Your task is to reproduce the entries below word for word.

***

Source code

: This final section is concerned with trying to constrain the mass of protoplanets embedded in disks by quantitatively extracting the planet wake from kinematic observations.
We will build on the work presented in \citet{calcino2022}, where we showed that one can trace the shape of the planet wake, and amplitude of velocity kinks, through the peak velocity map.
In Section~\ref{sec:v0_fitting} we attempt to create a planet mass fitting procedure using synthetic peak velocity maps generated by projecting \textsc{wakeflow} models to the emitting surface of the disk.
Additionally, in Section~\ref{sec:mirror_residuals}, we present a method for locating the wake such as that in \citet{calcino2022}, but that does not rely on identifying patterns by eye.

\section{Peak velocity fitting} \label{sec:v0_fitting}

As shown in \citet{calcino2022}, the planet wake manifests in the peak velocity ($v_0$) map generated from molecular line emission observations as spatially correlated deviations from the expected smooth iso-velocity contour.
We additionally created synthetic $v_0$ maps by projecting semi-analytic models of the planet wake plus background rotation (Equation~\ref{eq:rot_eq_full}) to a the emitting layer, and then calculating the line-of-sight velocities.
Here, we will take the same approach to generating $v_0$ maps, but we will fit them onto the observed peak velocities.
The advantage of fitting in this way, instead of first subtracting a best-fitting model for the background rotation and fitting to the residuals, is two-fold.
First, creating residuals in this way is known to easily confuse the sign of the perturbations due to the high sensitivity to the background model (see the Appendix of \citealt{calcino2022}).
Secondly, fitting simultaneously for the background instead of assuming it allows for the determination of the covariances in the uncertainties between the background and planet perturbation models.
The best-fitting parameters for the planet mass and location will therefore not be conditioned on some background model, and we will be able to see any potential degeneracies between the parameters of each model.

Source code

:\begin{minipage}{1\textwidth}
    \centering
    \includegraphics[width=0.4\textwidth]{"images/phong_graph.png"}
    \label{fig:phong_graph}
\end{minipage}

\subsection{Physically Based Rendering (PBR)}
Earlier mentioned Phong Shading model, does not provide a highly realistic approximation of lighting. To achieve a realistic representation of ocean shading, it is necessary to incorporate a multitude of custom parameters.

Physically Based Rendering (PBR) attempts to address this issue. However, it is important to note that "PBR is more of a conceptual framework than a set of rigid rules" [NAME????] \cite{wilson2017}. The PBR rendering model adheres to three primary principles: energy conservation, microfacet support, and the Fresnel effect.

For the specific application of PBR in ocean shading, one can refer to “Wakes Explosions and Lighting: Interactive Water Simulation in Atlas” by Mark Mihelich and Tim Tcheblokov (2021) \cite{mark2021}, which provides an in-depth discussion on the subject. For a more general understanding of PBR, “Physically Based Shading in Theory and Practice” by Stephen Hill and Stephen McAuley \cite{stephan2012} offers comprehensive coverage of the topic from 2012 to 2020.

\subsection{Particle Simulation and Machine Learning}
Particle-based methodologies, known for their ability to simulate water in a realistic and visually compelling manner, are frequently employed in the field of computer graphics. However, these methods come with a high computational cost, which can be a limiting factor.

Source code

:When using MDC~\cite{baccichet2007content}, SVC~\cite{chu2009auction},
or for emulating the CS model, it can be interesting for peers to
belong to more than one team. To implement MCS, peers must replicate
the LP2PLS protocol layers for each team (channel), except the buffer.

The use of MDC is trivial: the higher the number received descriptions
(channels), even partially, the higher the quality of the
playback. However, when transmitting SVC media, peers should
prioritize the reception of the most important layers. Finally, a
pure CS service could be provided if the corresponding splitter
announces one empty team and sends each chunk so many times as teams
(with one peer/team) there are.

***

SOLUTION TO THE EXERCISE:
Source code

: This final section is concerned with trying to constrain the mass of protoplanets embedded in disks by quantitatively extracting the planet wake from kinematic observations.
We will build on the work presented in \citet{calcino2022}, where we showed that one can trace the shape of the planet wake, and amplitude of velocity kinks, through the peak velocity map.
In Section~\ref{sec:v0_fitting} we attempt to create a planet mass fitting procedure using synthetic peak velocity maps generated by projecting \textsc{wakeflow} models to the emitting surface of the disk.
Additionally, in Section~\ref{sec:mirror_residuals}, we present a method for locating the wake such as that in \citet{calcino2022}, but that does not rely on identifying patterns by eye.

\section{Peak velocity fitting} \label{sec:v0_fitting}

As shown in \citet{calcino2022}, the planet wake manifests in the peak velocity ($v_0$) map generated from molecular line emission observations as spatially correlated deviations from the expected smooth iso-velocity contour.
We additionally created synthetic $v_0$ maps by projecting semi-analytic models of the planet wake plus background rotation (Equation~\ref{eq:rot_eq_full}) to a the emitting layer, and then calculating the line-of-sight velocities.
Here, we will take the same approach to generating $v_0$ maps, but we will fit them onto the observed peak velocities.
The advantage of fitting in this way, instead of first subtracting a best-fitting model for the background rotation and fitting to the residuals, is two-fold.
First, creating residuals in this way is known to easily confuse the sign of the perturbations due to the high sensitivity to the background model (see the Appendix of \citealt{calcino2022}).
Secondly, fitting simultaneously for the background instead of assuming it allows for the determination of the covariances in the uncertainties between the background and planet perturbation models.
The best-fitting parameters for the planet mass and location will therefore not be conditioned on some background model, and we will be able to see any potential degeneracies between the parameters of each model.

Source code

:\begin{minipage}{1\textwidth}
    \centering
    \includegraphics[width=0.4\textwidth]{"images/phong_graph.png"}
    \label{fig:phong_graph}
\end{minipage}

\subsection{Physically Based Rendering (PBR)}
Earlier mentioned Phong Shading model, does not provide a highly realistic approximation of lighting. To achieve a realistic representation of ocean shading, it is necessary to incorporate a multitude of custom parameters.

Physically Based Rendering (PBR) attempts to address this issue. However, it is important to note that "PBR is more of a conceptual framework than a set of rigid rules" [NAME????] \cite{wilson2017}. The PBR rendering model adheres to three primary principles: energy conservation, microfacet support, and the Fresnel effect.

For the specific application of PBR in ocean shading, one can refer to “Wakes Explosions and Lighting: Interactive Water Simulation in Atlas” by Mark Mihelich and Tim Tcheblokov (2021) \cite{mark2021}, which provides an in-depth discussion on the subject. For a more general understanding of PBR, “Physically Based Shading in Theory and Practice” by Stephen Hill and Stephen McAuley \cite{stephan2012} offers comprehensive coverage of the topic from 2012 to 2020.

\subsection{Particle Simulation and Machine Learning}
Particle-based methodologies, known for their ability to simulate water in a realistic and visually compelling manner, are frequently employed in the field of computer graphics. However, these methods come with a high computational cost, which can be a limiting factor.

Source code

:When using MDC~\cite{baccichet2007content}, SVC~\cite{chu2009auction},
or for emulating the CS model, it can be interesting for peers to
belong to more than one team. To implement MCS, peers must replicate
the LP2PLS protocol layers for each team (channel), except the buffer.

The use of MDC is trivial: the higher the number received descriptions
(channels), even partially, the higher the quality of the
playback. However, when transmitting SVC media, peers should
prioritize the reception of the most important layers. Finally, a
pure CS service could be provided if the corresponding splitter
announces one empty team and sends each chunk so many times as teams
(with one peer/team) there are.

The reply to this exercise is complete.